**EXERCISE DESCRIPTION:**
The pictures in the listing below are to be skipped, while the lines between the line holding "right front paw: (315, 197)" and the line holding "right hip: (636, 437)", inclusive, are to be output exactly.

**ENTRIES PROVIDED:**
'''

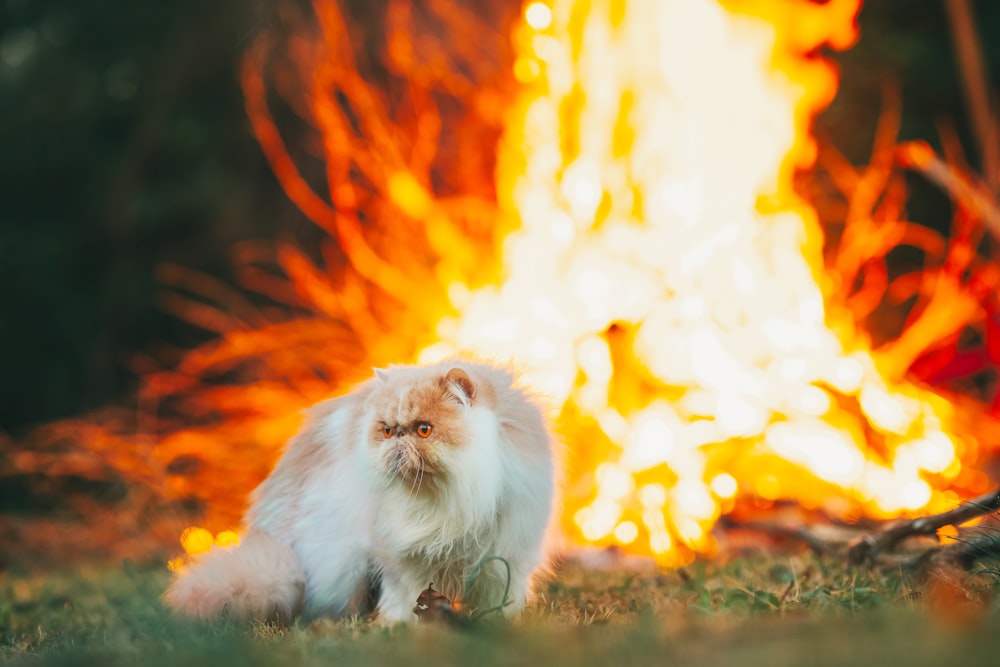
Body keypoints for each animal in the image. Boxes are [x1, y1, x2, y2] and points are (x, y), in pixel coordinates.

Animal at [162, 360, 556, 628]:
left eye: (424, 430)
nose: (397, 442)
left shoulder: (506, 556)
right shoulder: (402, 556)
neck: (446, 502)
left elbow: (501, 597)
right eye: (387, 430)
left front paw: (500, 624)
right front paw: (400, 626)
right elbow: (405, 596)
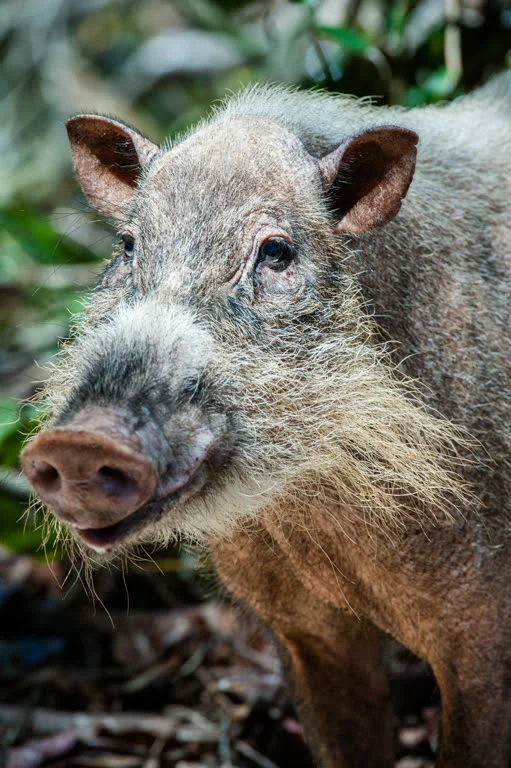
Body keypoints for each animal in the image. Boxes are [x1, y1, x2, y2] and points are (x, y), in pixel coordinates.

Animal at [21, 72, 511, 767]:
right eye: (127, 246)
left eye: (276, 252)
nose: (80, 441)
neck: (315, 515)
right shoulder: (305, 636)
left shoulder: (484, 629)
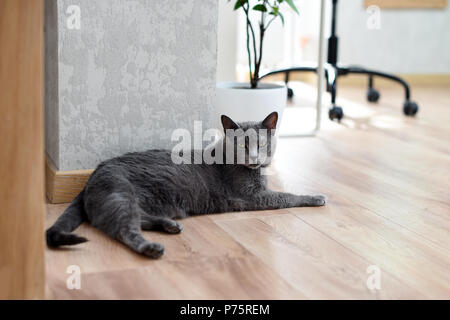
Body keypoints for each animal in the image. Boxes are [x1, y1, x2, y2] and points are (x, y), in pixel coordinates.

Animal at [45, 112, 326, 258]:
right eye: (242, 145)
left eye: (263, 144)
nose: (255, 157)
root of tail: (91, 176)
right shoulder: (251, 196)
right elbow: (286, 196)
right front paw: (315, 197)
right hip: (121, 194)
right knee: (124, 230)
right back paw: (153, 248)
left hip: (139, 200)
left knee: (139, 218)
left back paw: (170, 225)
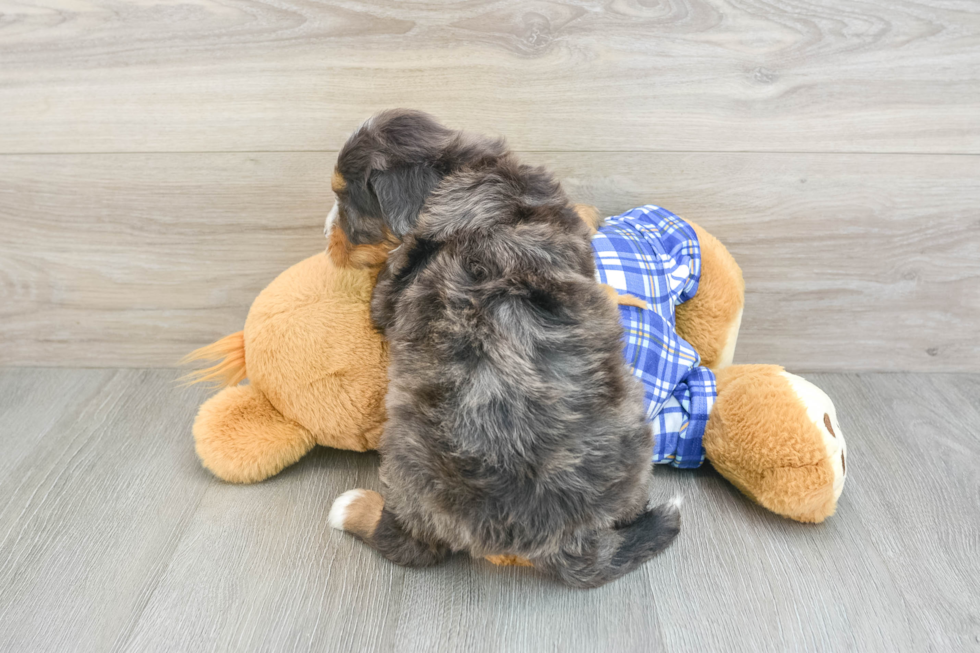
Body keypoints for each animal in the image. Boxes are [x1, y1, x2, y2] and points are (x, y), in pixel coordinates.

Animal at [326, 109, 676, 588]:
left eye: (345, 201)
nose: (325, 237)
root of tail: (558, 539)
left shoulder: (390, 291)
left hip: (405, 460)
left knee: (411, 545)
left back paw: (352, 507)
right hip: (636, 437)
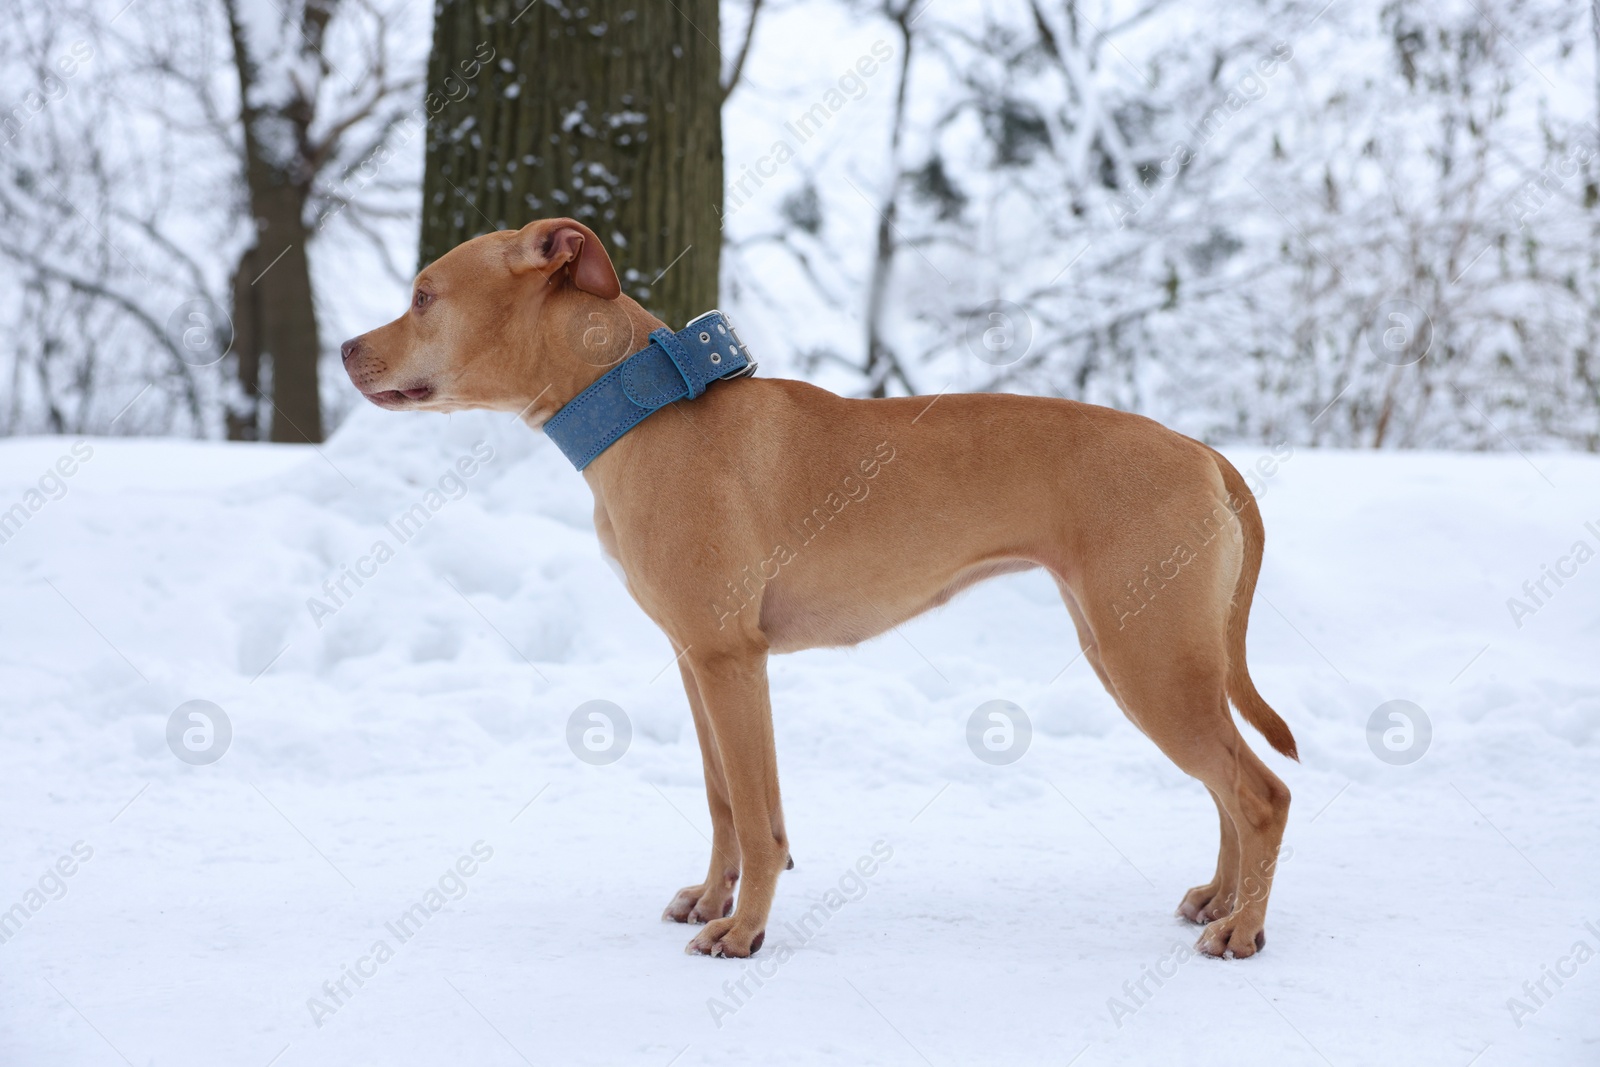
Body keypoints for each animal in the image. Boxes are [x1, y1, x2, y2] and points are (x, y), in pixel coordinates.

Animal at [340, 214, 1299, 959]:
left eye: (423, 295)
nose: (347, 349)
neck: (646, 410)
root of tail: (1201, 452)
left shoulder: (732, 662)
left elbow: (760, 816)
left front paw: (743, 930)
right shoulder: (698, 661)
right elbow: (725, 803)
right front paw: (712, 896)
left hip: (1150, 660)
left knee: (1260, 793)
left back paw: (1243, 930)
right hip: (1145, 653)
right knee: (1226, 786)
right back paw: (1219, 899)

'''

**ANSWER AREA:**
right front paw: (315, 197)
right hip: (121, 194)
right knee: (124, 230)
right back paw: (153, 248)
left hip: (139, 200)
left knee: (139, 218)
left back paw: (170, 225)
Body keypoints for each animal in the image. Boxes are [x1, y1, x2, y2] and points are (x, y), in pixel coordinates.

Animal at [326, 109, 676, 588]:
left eye: (345, 201)
nose: (325, 237)
root of tail: (558, 539)
left shoulder: (390, 291)
left hip: (405, 460)
left knee: (411, 545)
left back paw: (352, 507)
right hip: (636, 437)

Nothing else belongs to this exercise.